In professional settings, agreements can reshape team dynamics. When team members know what is expected and have agreed to their roles and responsibilities, they are more likely to take ownership of their tasks. This leads to higher accountability and better performance.
Shifting from Expectations to Agreements
The shift from expectations to agreements requires a conscious effort to communicate clearly and involve all parties in the decision-making process. Here are some steps to facilitate this shift:
- Initiate Open Conversations: Start with a dialogue about goals and expectations. Make sure everyone has a voice and can express their needs and concerns.
- Clarify Roles and Responsibilities: Ensure that everyone understands their role and what is expected of them. This includes defining specific deliverables and timelines.
- Provide Necessary Resources: If someone needs additional resources to meet an agreement, provide them.
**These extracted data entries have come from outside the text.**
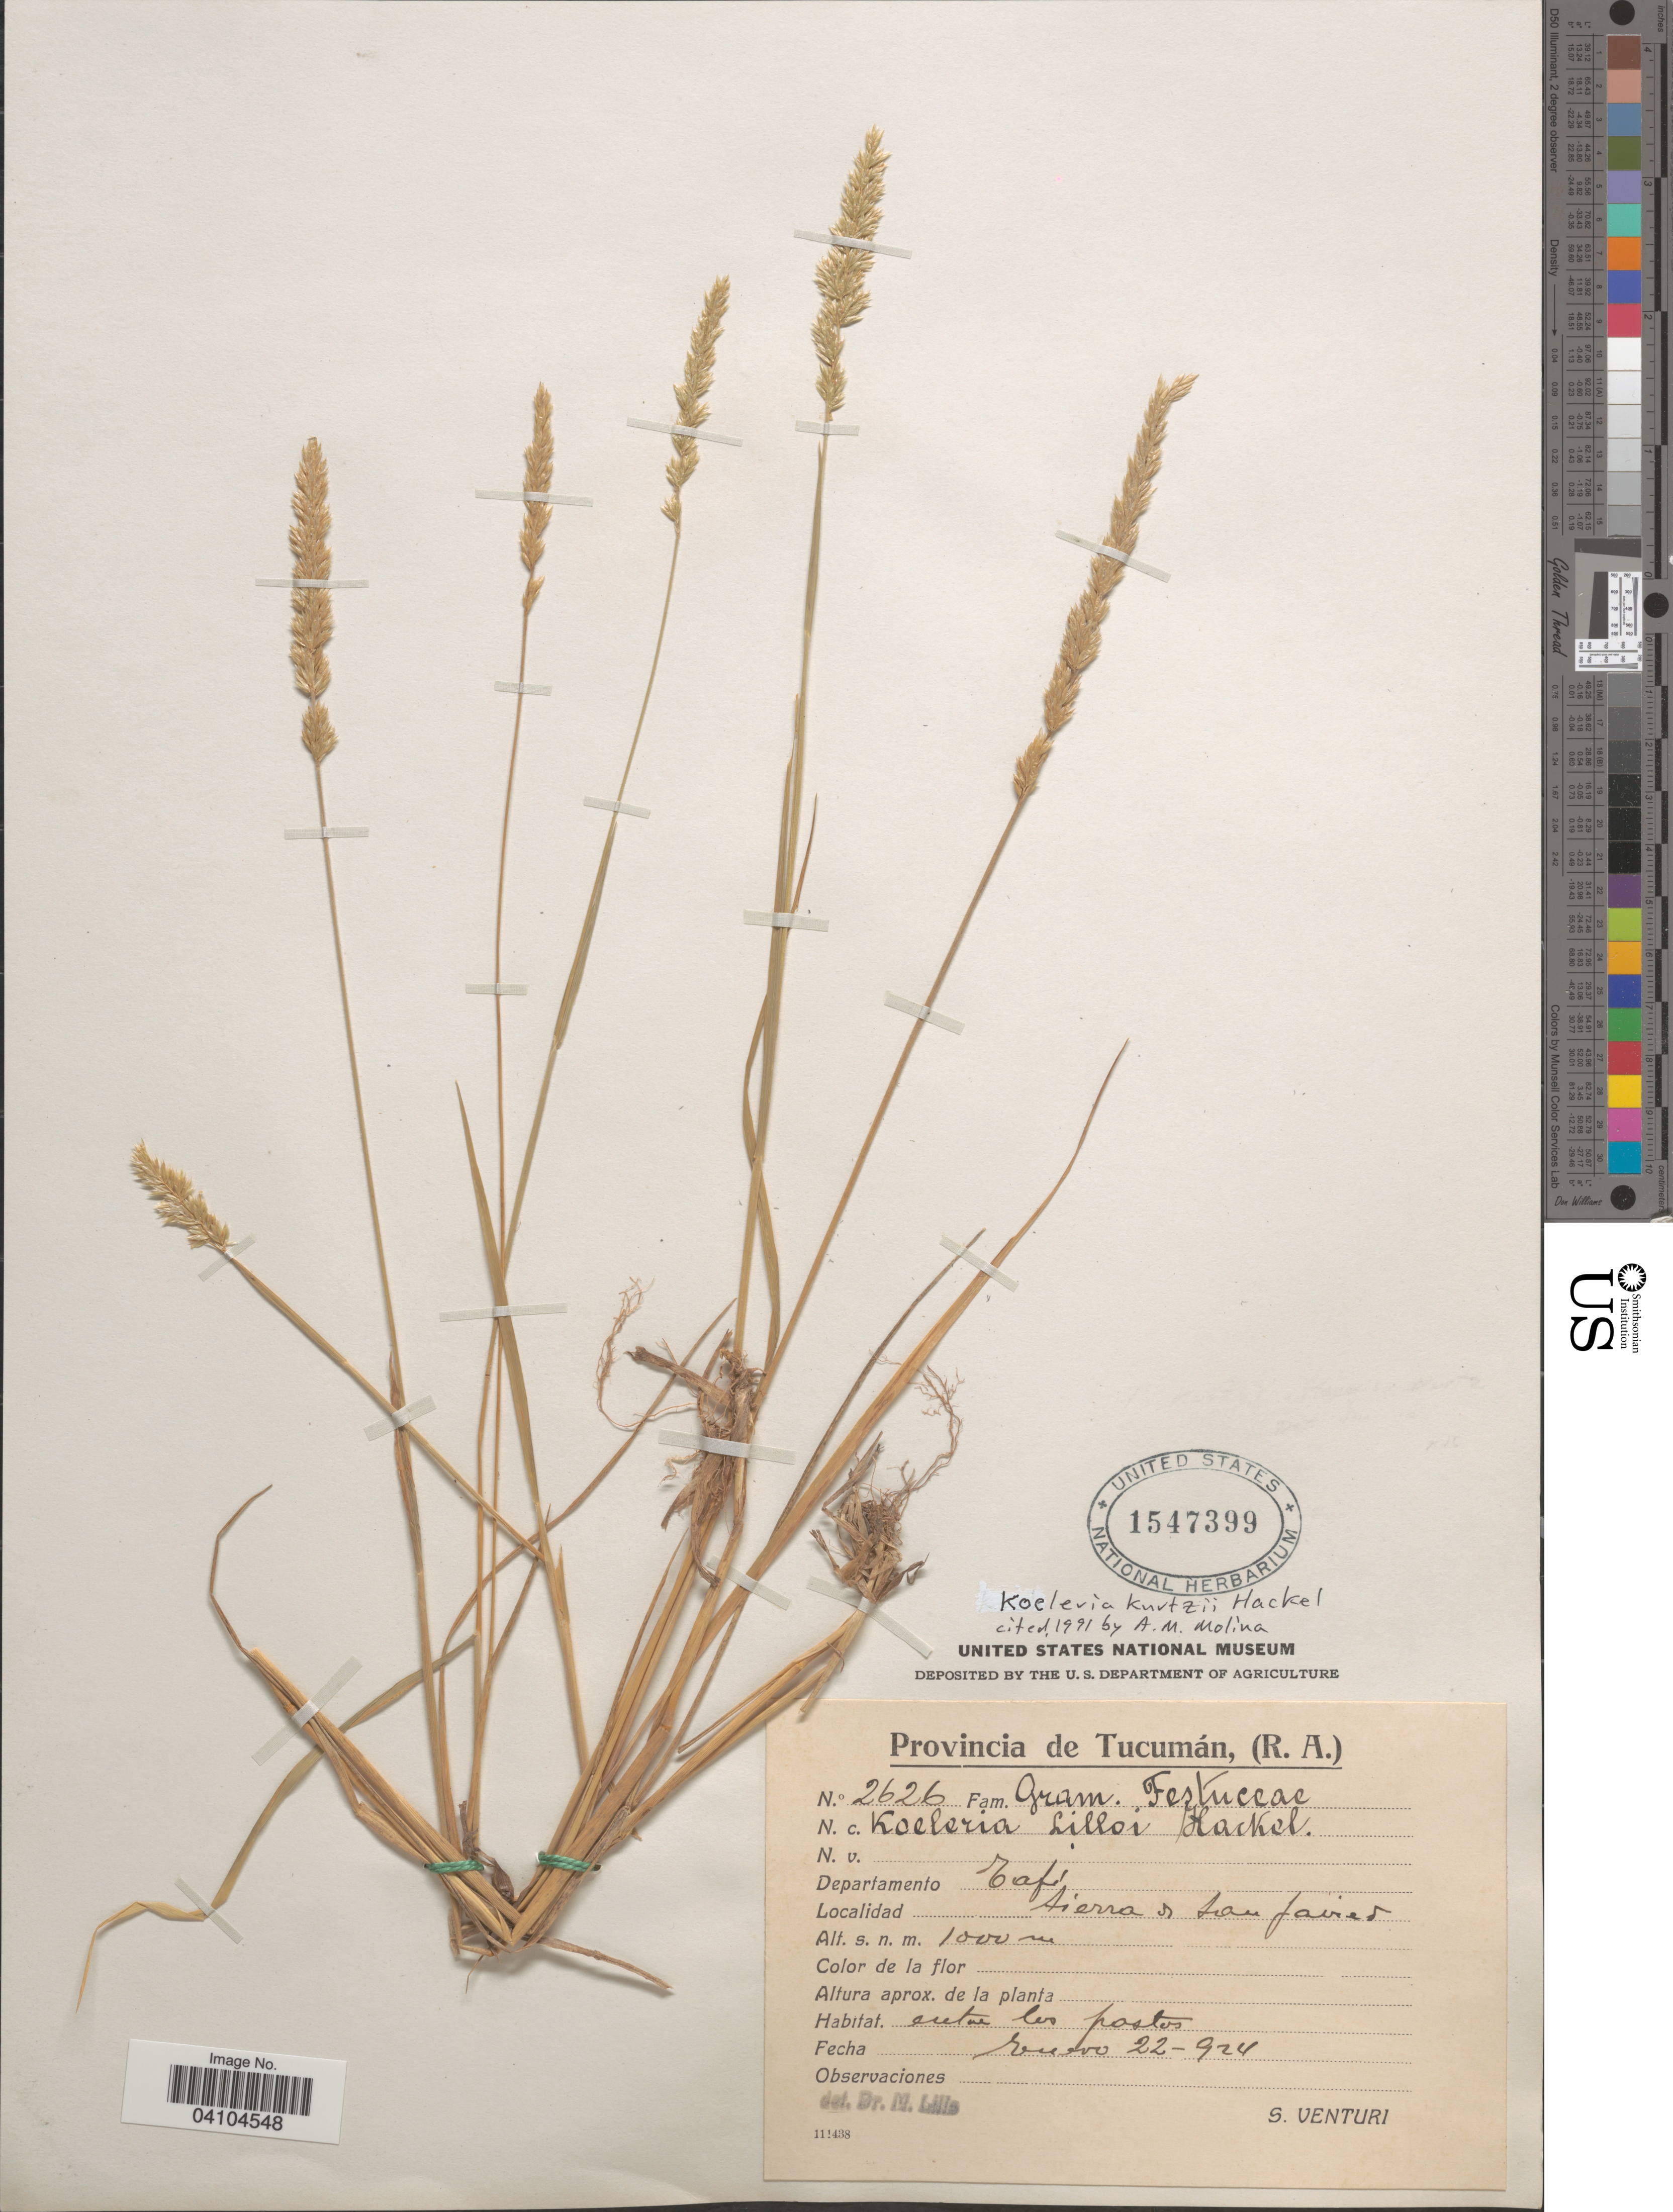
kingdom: Plantae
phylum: Tracheophyta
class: Liliopsida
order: Poales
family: Poaceae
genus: Koeleria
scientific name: Koeleria kurtzii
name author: Hack. ex Kurtz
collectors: S. Venturi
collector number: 2626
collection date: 1924-01-22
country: Argentina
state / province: Tucuman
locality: Departamento Tafí. Tierra de San Javier.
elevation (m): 1000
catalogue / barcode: US 1547399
This shows your commitment to their success and reinforces the agreement.
- Regular Check-Ins: Hold regular check-ins to monitor progress and address any issues that arise. This keeps everyone aligned and accountable.
- Celebrate Successes: When agreements are met, celebrate the success. This reinforces the positive impact of working collaboratively and meeting commitments.
Conclusion
Shifting from expectations to agreements can transform your leadership, enhance your business outcomes, and shift your personal relationships as well. Embrace the magic of agreements and watch everything change for the better. As a leader, moving away from the curse of expectations and towards the magic of agreements can be a game-changer.
Improved results with less stress for everyone. What could be better?
How have agreements versus expectations played a role in your leadership journey?